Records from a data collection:
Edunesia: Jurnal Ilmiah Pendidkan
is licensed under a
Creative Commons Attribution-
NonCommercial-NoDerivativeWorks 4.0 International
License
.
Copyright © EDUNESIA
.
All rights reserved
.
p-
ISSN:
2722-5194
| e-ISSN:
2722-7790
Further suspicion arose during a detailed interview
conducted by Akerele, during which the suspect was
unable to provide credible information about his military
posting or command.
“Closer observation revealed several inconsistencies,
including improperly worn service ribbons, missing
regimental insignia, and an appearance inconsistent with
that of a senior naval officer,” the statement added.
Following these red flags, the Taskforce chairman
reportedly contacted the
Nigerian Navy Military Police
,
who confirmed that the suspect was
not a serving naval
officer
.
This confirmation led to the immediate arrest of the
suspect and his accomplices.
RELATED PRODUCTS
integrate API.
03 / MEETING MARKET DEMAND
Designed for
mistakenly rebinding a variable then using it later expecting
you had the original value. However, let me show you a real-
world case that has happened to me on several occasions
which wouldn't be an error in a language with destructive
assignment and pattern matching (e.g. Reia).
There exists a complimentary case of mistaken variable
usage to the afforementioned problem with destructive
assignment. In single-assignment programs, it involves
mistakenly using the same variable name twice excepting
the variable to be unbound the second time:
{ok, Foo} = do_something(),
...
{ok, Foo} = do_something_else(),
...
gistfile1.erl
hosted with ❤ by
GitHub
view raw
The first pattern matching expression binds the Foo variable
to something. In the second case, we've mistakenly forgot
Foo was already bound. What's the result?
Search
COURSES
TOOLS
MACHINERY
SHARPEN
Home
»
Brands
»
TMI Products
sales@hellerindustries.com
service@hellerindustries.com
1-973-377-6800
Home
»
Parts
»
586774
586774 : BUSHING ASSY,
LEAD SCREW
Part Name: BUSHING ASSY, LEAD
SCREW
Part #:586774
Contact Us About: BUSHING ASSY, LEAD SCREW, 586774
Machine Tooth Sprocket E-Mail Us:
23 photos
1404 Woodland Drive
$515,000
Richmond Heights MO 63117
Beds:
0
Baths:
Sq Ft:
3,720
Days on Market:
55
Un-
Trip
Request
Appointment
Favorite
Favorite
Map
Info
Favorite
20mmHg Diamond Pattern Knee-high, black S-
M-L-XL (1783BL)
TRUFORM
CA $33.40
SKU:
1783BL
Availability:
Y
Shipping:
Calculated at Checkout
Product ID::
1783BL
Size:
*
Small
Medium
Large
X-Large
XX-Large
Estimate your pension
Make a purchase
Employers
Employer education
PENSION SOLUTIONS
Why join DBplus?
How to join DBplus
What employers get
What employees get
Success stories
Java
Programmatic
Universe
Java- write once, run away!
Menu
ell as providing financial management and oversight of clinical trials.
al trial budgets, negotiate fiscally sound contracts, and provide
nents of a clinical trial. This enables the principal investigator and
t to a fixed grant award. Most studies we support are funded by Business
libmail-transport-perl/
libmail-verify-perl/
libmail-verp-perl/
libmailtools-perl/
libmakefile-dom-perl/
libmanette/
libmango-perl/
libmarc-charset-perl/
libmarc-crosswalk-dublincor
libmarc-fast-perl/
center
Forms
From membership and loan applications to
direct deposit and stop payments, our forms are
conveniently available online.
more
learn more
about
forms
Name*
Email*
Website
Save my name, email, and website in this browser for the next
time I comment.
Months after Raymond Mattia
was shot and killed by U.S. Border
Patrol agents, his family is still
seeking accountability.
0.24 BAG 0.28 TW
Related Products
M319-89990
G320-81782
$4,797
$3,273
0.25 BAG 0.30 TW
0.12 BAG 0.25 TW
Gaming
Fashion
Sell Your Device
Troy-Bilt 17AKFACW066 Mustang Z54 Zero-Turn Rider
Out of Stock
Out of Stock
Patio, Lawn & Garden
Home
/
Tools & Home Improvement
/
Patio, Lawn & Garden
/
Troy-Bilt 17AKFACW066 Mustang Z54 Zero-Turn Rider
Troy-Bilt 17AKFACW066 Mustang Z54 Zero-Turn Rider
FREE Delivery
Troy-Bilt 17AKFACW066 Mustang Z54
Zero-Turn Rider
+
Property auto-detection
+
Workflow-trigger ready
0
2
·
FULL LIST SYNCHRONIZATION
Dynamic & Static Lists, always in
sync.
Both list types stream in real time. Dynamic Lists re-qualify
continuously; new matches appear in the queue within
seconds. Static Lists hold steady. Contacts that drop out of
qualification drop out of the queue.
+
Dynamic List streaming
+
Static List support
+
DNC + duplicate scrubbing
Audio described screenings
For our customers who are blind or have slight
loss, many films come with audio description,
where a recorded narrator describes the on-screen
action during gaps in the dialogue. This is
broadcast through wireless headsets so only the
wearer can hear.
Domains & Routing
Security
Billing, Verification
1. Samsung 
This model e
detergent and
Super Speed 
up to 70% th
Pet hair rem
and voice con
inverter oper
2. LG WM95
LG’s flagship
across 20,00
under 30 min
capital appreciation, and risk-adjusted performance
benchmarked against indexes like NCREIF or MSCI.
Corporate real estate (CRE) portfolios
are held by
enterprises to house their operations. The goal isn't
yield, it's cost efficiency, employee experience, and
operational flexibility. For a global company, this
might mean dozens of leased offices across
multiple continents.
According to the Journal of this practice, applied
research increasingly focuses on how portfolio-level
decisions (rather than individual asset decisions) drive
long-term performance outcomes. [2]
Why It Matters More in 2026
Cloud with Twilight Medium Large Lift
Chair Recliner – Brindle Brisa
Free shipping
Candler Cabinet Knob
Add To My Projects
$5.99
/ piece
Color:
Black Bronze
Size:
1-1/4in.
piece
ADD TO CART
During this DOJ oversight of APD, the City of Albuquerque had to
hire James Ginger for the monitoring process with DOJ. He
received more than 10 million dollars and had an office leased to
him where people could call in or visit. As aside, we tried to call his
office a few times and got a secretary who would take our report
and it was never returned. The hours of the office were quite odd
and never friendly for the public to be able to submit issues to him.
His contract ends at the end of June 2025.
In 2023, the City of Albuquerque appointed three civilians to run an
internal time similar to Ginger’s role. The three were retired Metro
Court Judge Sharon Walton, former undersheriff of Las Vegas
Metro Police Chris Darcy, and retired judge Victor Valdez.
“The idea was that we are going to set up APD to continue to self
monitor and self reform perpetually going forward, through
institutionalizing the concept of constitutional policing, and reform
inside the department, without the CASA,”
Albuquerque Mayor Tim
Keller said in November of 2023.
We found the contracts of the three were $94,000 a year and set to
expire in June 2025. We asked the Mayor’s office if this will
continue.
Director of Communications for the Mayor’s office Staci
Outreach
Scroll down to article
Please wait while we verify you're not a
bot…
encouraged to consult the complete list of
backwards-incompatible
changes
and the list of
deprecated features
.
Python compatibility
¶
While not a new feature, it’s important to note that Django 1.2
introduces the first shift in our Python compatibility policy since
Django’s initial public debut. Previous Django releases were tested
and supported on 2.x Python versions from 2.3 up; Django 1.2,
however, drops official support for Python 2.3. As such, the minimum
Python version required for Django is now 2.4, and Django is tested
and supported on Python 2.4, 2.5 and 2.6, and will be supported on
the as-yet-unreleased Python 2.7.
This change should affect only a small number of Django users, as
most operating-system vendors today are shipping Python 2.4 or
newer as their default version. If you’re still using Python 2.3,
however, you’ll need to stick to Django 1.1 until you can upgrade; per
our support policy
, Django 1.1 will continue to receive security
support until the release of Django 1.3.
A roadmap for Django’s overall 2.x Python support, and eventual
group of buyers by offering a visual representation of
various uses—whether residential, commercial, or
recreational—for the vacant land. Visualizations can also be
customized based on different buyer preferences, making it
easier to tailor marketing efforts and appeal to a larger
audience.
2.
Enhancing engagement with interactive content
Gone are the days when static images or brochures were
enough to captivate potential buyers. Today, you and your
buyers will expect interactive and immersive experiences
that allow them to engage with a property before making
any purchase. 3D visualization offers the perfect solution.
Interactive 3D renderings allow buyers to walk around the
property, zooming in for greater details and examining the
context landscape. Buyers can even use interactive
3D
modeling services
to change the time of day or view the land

What you need to do
Repeat the records above line by line, from the first line through the line that contains "including improperly worn".

Response to the exercise
Edunesia: Jurnal Ilmiah Pendidkan
is licensed under a
Creative Commons Attribution-
NonCommercial-NoDerivativeWorks 4.0 International
License
.
Copyright © EDUNESIA
.
All rights reserved
.
p-
ISSN:
2722-5194
| e-ISSN:
2722-7790
Further suspicion arose during a detailed interview
conducted by Akerele, during which the suspect was
unable to provide credible information about his military
posting or command.
“Closer observation revealed several inconsistencies,
including improperly worn service ribbons, missing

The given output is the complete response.